1. Sep 23, 2007

Oblio

I have to write the equation of motion for a projectile thrown vertically, under quadratic air resistance.

The forces acting on the projectile then are, gravity and the quadratic air resistance.

Now, both forces are opposing the projectile, would that mean that if I make gravity negative (-mg) that my air resistance would also need to be negative?

ma = -mg-cv^2 ?

2. Sep 23, 2007

mgb_phys

Air resistance always acts to slow the object, so on the way up it works in the same direction as gravity - pulling the object down.
But on the way back down it acts agaisnt gravity, slowing the descent.

3. Sep 23, 2007

Oblio

Ok good.
I'm starting with the upward motion so they're both negative.

Now, I need to find that the time to the top of the trajectory is

t= (v$$_{ter}$$/g) arctan(vo/v$$_{ter}$$)

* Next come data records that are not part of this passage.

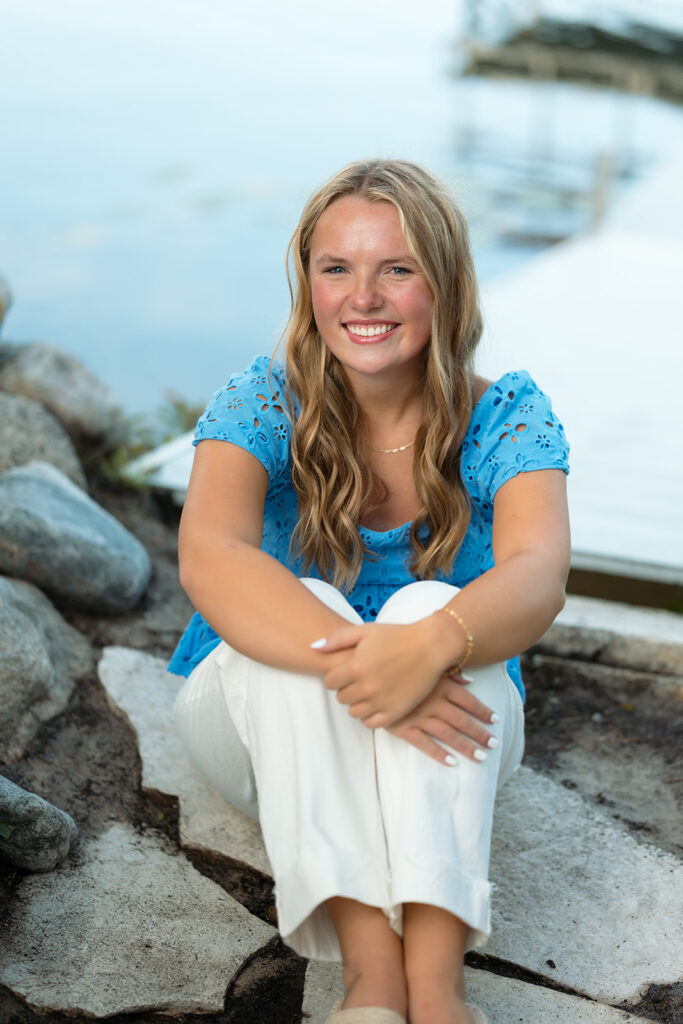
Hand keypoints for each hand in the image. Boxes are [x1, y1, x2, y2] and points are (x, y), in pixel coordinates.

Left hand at [315, 620, 446, 728]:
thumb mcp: (365, 630)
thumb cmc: (397, 636)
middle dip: (346, 689)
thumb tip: (313, 647)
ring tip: (367, 691)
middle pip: (341, 698)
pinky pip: (371, 723)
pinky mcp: (395, 711)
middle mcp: (366, 687)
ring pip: (354, 712)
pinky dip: (369, 716)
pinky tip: (375, 704)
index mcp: (355, 667)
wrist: (430, 646)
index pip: (330, 683)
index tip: (346, 671)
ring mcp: (381, 701)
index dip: (335, 676)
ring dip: (357, 703)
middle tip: (358, 680)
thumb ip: (337, 639)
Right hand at [386, 672, 497, 765]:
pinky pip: (424, 743)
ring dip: (466, 746)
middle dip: (480, 733)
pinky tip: (452, 762)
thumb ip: (449, 672)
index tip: (495, 720)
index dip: (483, 711)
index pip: (468, 701)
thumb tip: (469, 681)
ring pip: (448, 734)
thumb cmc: (397, 663)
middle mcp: (433, 702)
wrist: (366, 670)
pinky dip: (439, 753)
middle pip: (462, 720)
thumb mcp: (425, 664)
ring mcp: (418, 716)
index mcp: (440, 685)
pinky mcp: (402, 726)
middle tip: (494, 744)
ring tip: (481, 757)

I think I would need to work in that switch where the quadratic air resistance becomes positive? Am I on the right track?

I solved v to be
v=sqrt[ma +mg/-c]

4. Sep 23, 2007

Oblio

I am completely failing to see how trig is finding its way into this, and I was supposed to find the v as a function of t, and technically time is found deep within 'c', do you think my equation is satisfactory as a function of t?

5. Sep 23, 2007

learningphysics

Is it thrown straight up?

So upwards... ma = -mg-cv^2

downwards... ma = -mg+cv^2

You need to solve the differential equation

mdv/dt = -mg - cv^2 for the upwards part...

[/quote]

I get the dt from above.

Last edited: Sep 24, 2007
6. Sep 23, 2007

Oblio

That's where I'm failing to understand it.. why would arctan be needed?

7. Sep 23, 2007

Oblio

p.s. I AM trying to upgrade my lacking integration skills...

8. Sep 23, 2007

learningphysics

Personally, I had to look up that integral... so that's why I know arctan works.

9. Sep 23, 2007

Oblio

I'm not sure HOW any trig would find its way into this integral though..

(hehe thanks though)

10. Sep 23, 2007

trig pops up in the strangest of places, and if you see it in a question like this where it looks like it wouldn't have any relevance, you should be able to smell the calculus. You will learn to recognise these

11. Sep 23, 2007

learningphysics

Yeah, I understand.

But all you need is to know that $$arctan(x) = \int{\frac{1}{1+x^2}dx}$$

12. Sep 23, 2007

Oblio

before I go to that,is my equation a satisfactory function of time?

13. Sep 23, 2007

Oblio

because c = gamma(D), and D='something with time in it, lol I forget) I'm not sure if it's good enough.

14. Sep 23, 2007

learningphysics

which equation?

15. Sep 23, 2007

Oblio

v=sqrt[ma +mg/-c]

16. Sep 23, 2007

learningphysics

that equation is correct, but I'm not sure how you want to use it... You need to do the integral I posted:

dt = -mdv/(mg+cv^2)

integrate both sides of this...

17. Sep 23, 2007

Oblio

The question said to solve it for v as a function of t though.
Do you mean to do that afterwards?

18. Sep 23, 2007

learningphysics

yes.

19. Sep 23, 2007

Oblio

Ok.
I think these questions were written so that I do the order prescribed, whichis actually wrong:P

20. Sep 23, 2007

Oblio

c is a complicated number.. not sure how to integrate it..

21. Sep 23, 2007

learningphysics

It's just a constant. you may need to do a variable substitution...

dt = -mdv/(mg+cv^2)

tf - ti = $$\int\frac{-mdv}{mg(1+(c/mg)v^2}$$

tf - ti = $$\frac{-m}{mg}\int\frac{dv}{1+(c/mg)v^2}$$

22. Sep 23, 2007

Oblio

this entire section's a constant.. yes? : (c/mg)

23. Sep 23, 2007

learningphysics

Yes.

24. Sep 23, 2007

Oblio

so will it be:

v / [(c/mg)(v^3/3) + v^2 ] ?

25. Sep 24, 2007

learningphysics

No... try to get the integral to look like the integral I posted for arctan...

use a variable substitution:

$$u = \sqrt{\frac{c}{mg}}*v$$